In April, 16-year-old Mason Dark severely burned nearly 80 percent of his body while attempting to do a spray-paint challenge for TikTok with his friends. A well-liked football player, his mother described him as “unrecognizable”, and doctors said he would have a months-long recovery.

He cautioned others not to follow in his footsteps. “Don’t do stupid things. Don’t try new things. Don’t try to be different and make and impact and try to go viral,” Dark warned in a May interview with ABC11.

Currently, there’s NyQuil Chicken Challenge trending, which includes pouring the medicine over chicken and consuming it. The Food and Drug Administration has warned against it.

Other challenges have included encouraging users to steal and wreck cars, lick ice cream in supermarkets and put the containers back for unsuspecting shoppers, walk across milk crates and even hang themselves.

The latter, dubbed the Blackout Challenge, took the life of 9-year-old Arriani Arroyo in February 2021. Her younger brother said they’d been playing a game like they saw on TikTok.

These are just a handful of examples, but there are more. Yet people continue to record themselves doing dangerous things in hope of achieving TikTok fame. One TikTok user even named their account “my 15 minutes of fame I want it.”

Aside from the physical dangers, experts have warned the addiction to TikTok fame can also harm users emotionally, with children being particularly vulnerable.

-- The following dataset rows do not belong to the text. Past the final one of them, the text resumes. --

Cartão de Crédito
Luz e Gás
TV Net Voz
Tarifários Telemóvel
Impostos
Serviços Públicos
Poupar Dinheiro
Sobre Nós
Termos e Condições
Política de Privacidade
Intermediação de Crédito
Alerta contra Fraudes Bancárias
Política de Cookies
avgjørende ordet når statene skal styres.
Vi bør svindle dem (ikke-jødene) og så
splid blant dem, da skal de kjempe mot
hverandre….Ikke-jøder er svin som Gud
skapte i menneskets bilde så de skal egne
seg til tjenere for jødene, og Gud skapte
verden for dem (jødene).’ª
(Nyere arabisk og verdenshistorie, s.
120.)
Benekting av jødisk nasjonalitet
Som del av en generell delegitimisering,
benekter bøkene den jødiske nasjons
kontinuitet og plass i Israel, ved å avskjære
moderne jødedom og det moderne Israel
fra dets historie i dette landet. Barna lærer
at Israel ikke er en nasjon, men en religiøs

“We’ve had cases of child stars in different eras and different times. But this is a more enhanced and hyper version of that,” Dr. Ciarán Mc Mahon, the author of “The Psychology of Social Media,” told Insider. “I don’t know how that will work out, but history would suggest that it’s not going to be pretty.” 

Psychologist Dr. Pamela Rutledge echoed that sentiment, noting since cognitive judgment skills that allow us to make rational decisions are not fully developed before 25, the effects on kids are even more harmful. “Everyone wants to be famous. But in fact, for most of us, that’s not the real world,” Rutledge said.

This evidence suggests that either some TikTok users don’t know or don’t care about the dangers chasing social media fame pose. Therefore, it is incumbent upon those who do to raise awareness to try and prevent tragedies like the ones detailed above.

Again, there is the question: Is 15 minutes of TikTok fame worth risking your life? We’d say the answer is a resounding “No!”